◆ Exercise prompt ◆
Of the records below, reproduce only the span that opens with the line containing "Page size: 1500x844." and closes with the last line.

(Stored items from a collection)
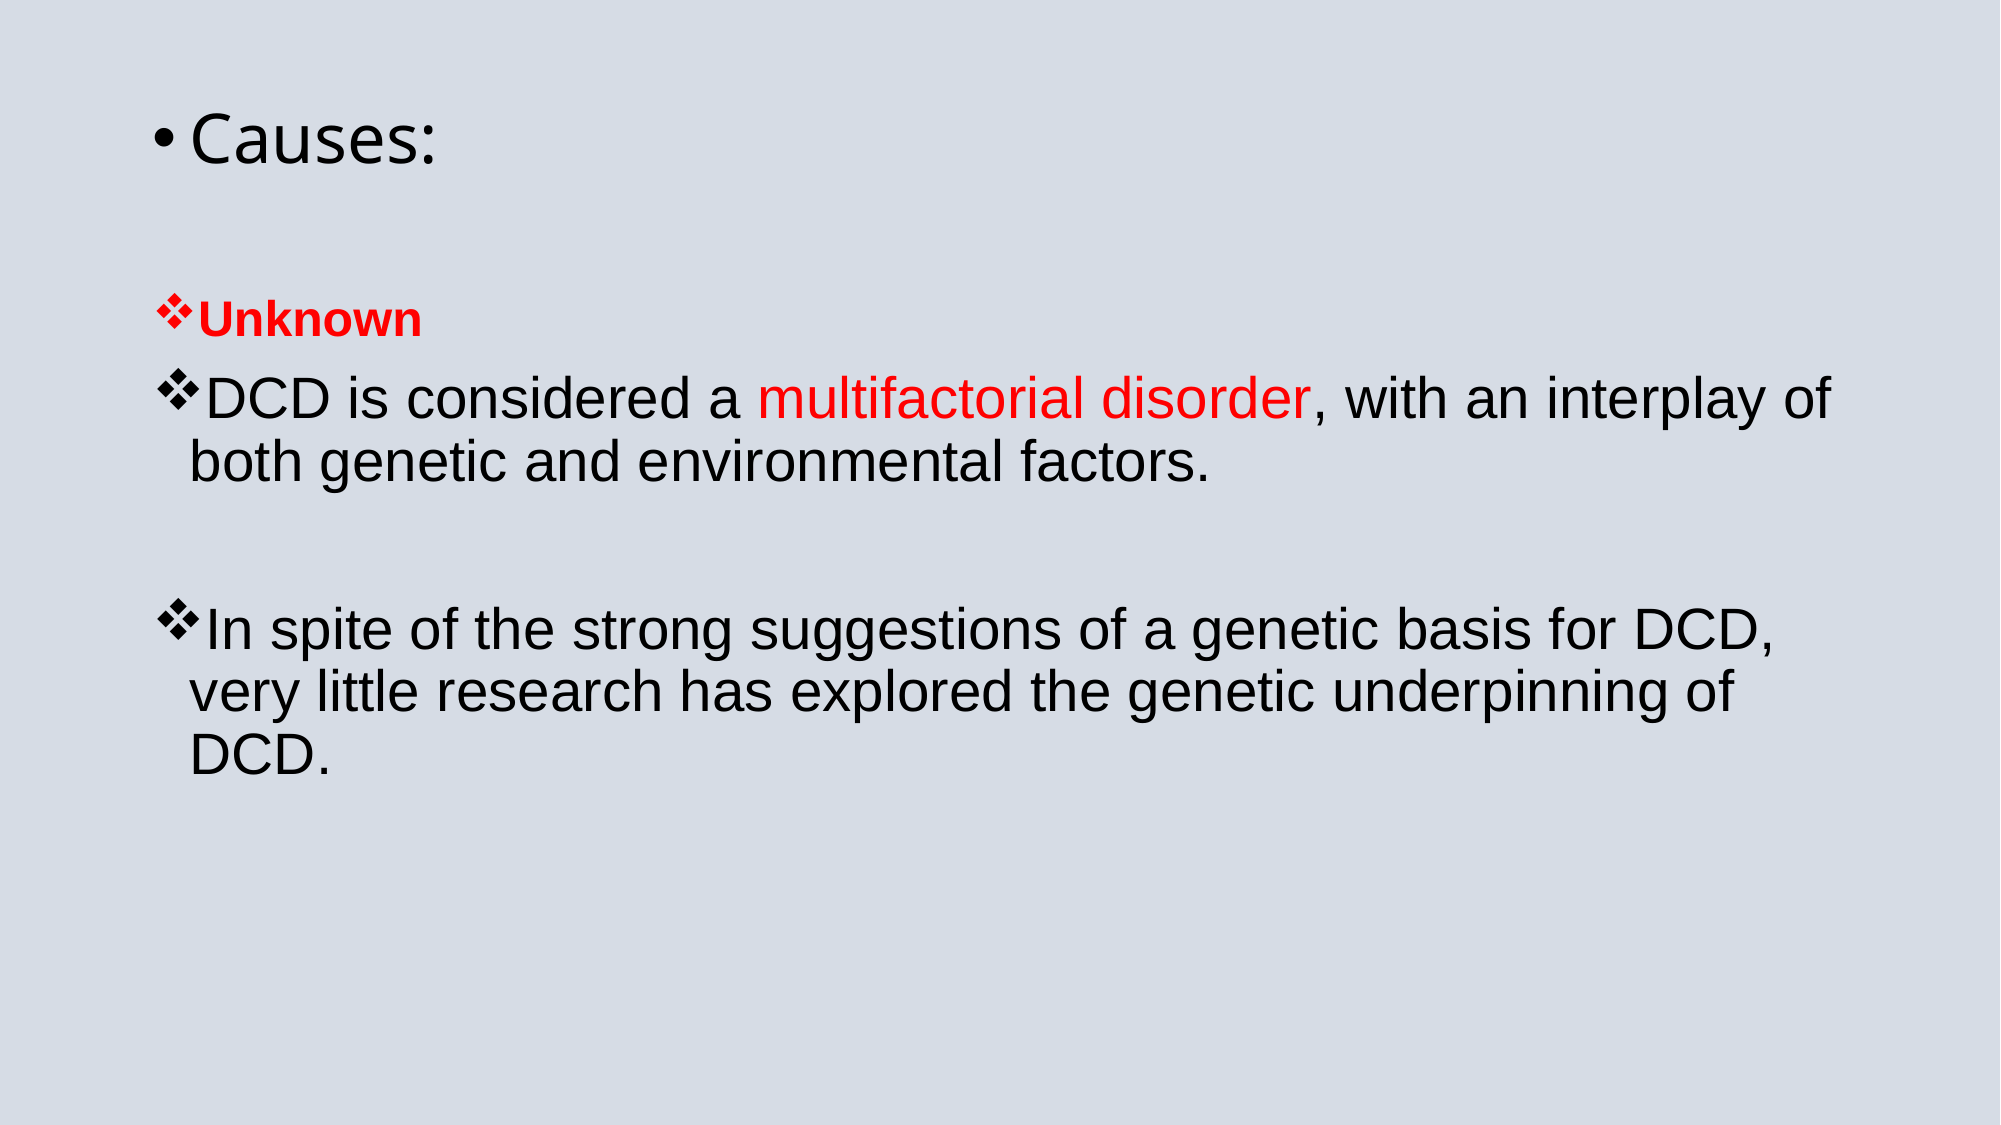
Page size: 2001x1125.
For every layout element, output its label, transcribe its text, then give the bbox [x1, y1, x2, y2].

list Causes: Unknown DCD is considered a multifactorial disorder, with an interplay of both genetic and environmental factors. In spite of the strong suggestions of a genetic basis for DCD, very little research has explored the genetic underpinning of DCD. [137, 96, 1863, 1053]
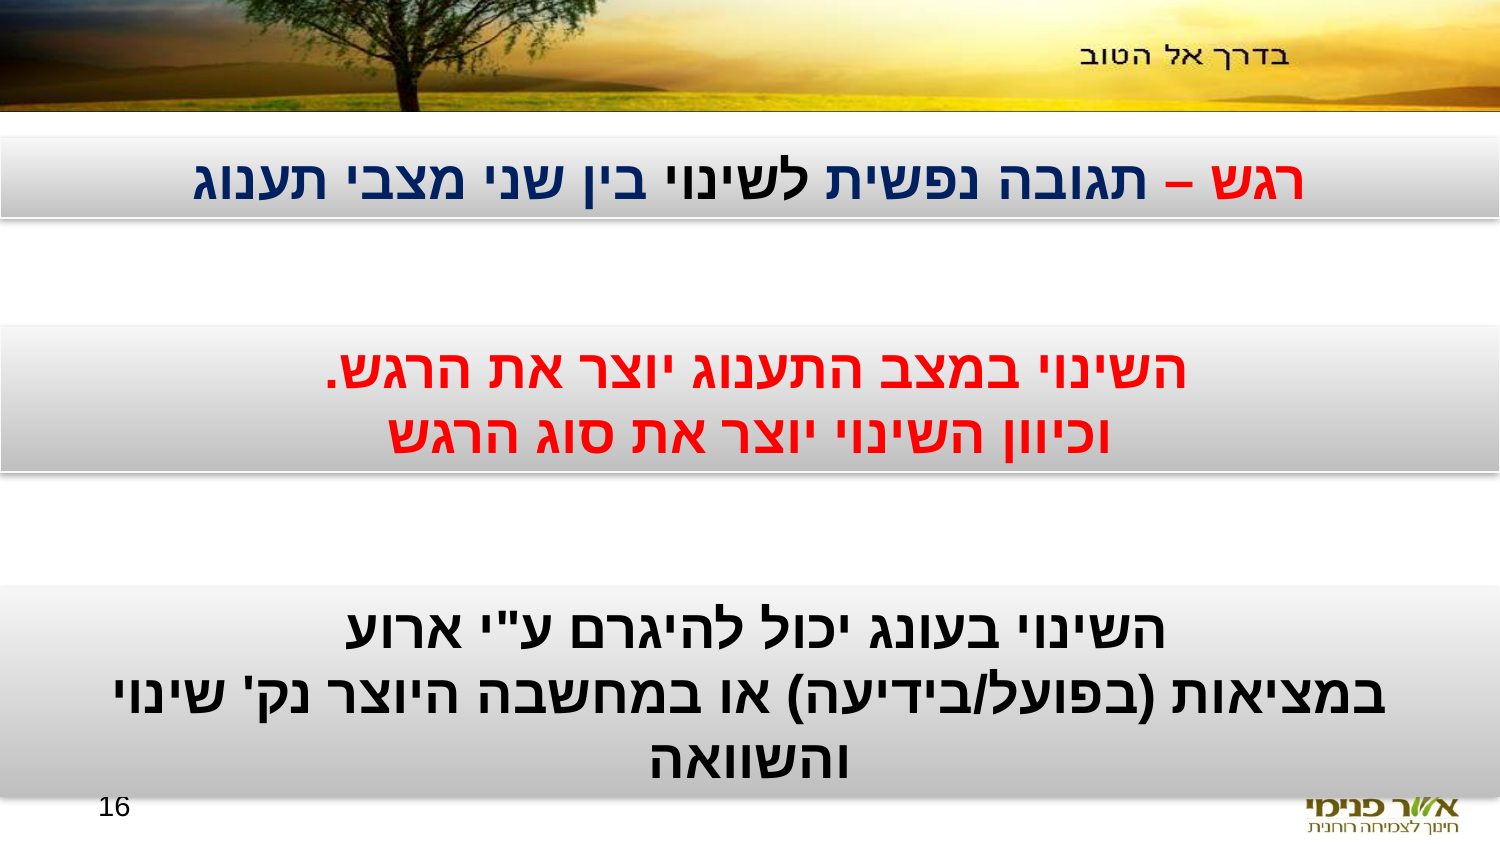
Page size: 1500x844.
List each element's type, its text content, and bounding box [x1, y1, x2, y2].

◆ Solution to the exercise ◆
Page size: 1500x844.
List each element's type, its text content, and bounding box [x1, y1, x2, y2].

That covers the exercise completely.